ESPECTáCULOS
Un pianista que no se detiene en fuegos artificiales
Horacio Lavandera tiene 17 años pero eso no es lo importante. Con un repertorio sin concesiones, muestra madurez y musicalidad.
› Por Diego Fischerman
Los prodigios acarrean, como una cruz, con la sospecha acerca de que su valor sea precisamente lo prodigioso. Horacio Lavandera, antes de cumplir 17 años, ya había ganado el Concurso Umberto Micheli, con Maurizio Pollini y Luciano Berio entre los jueces, había sido recomendado por Martha Argerich para el Festival La Roque d’Anthéron y el diario Le Monde había hablado de “sus manos de oro”. Y la pregunta del millón es cuánto de lo que asombra de su manera de tocar se debe exclusivamente a su edad. ¿Causaría la misma impresión si en lugar de 17 tuviera 30 o 40 años? La repuesta es afirmativa. La única diferencia sería, sencillamente, que tendría menos futuro por delante.
En su primer recital solista en el Teatro Colón –el año pasado había actuado junto a la Orquesta del Mozarteum de Salzburgo–, Lavandera abordó un programa riesgoso, sin piezas de relleno y jugado mucho más hacia dificultades expresivas y de lenguaje que hacia los fuegos artificiales que podrían esperarse de un virtuoso de extraordinario control mecánico. En el repertorio de Lavandera no hubo demagogia: la Sonata Nº 2 de Chopin, el Libro II de Imágenes de Debussy, la Sonata Op. 1 de Alban Berg y la Sonata Nº 7 de Prokofiev. Tampoco hubo concesiones en los bises que respondieron a la explosiva ovación con la que el público premió su actuación. La Moza Donosa de Ginastera, el Allegro Bárbaro de Béla Bartók y Juegos de Agua de Ravel difícilmente respondan a la categoría de obras menores y aptas para el lucimiento superficial.

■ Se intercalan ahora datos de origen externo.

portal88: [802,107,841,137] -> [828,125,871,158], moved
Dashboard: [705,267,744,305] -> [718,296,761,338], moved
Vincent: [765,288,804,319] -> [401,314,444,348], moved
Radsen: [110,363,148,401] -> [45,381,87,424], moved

El estilo de Lavandera remite a Argerich en más de un aspecto. La elección del repertorio, desde ya (varias de las obras incluidas en el concierto son o fueron fetiches para la pianista) pero, sobre todo, la fascinación por la precisión rítmica, la negativa al amaneramiento y la jerarquización del impulso motor (las poderosas manos izquierdas de ambos, también, los emparentan). Pero esta manera interpretativa, que sin duda le jugó a favor en Prokofiev, atentó en parte contra algunas de las características esenciales de la música de Chopin. Tal vez por un esfuerzo de contención (después de años de interpretaciones cursis no le viene mal algo de racionalismo a un autor que, entre otras cosas, fue un revolucionario de la armonía), tal vez por algo de pánico escénico, la Sonata de Chopin sonó rígida en el fraseo, con poca definición en los planos –un pianista actual debe luchar contra la homogeneidad de los instrumentos modernos, ya que en la época de Chopin lo desparejo de los diferentes registros era un valor y este compositor lo tenía en cuenta en el momento de escribir– y sin ese deslizamiento de la mano derecha por sobre los ritmos de la izquierda que sus contemporáneos describían en Chopin. Estuvo la digitación pero faltó el vuelo que aparecería en Debussy, que construiría una de las mejores interpretaciones imaginables de la Sonata Op. 1 de Berg (una obra situada al borde de la tonalidad pero también del propio concepto de sonata) y que llegaría al paroxismo con esa mezcla entre el gesto lírico y el brutalista que caracteriza a las mejores obras de Prokofiev.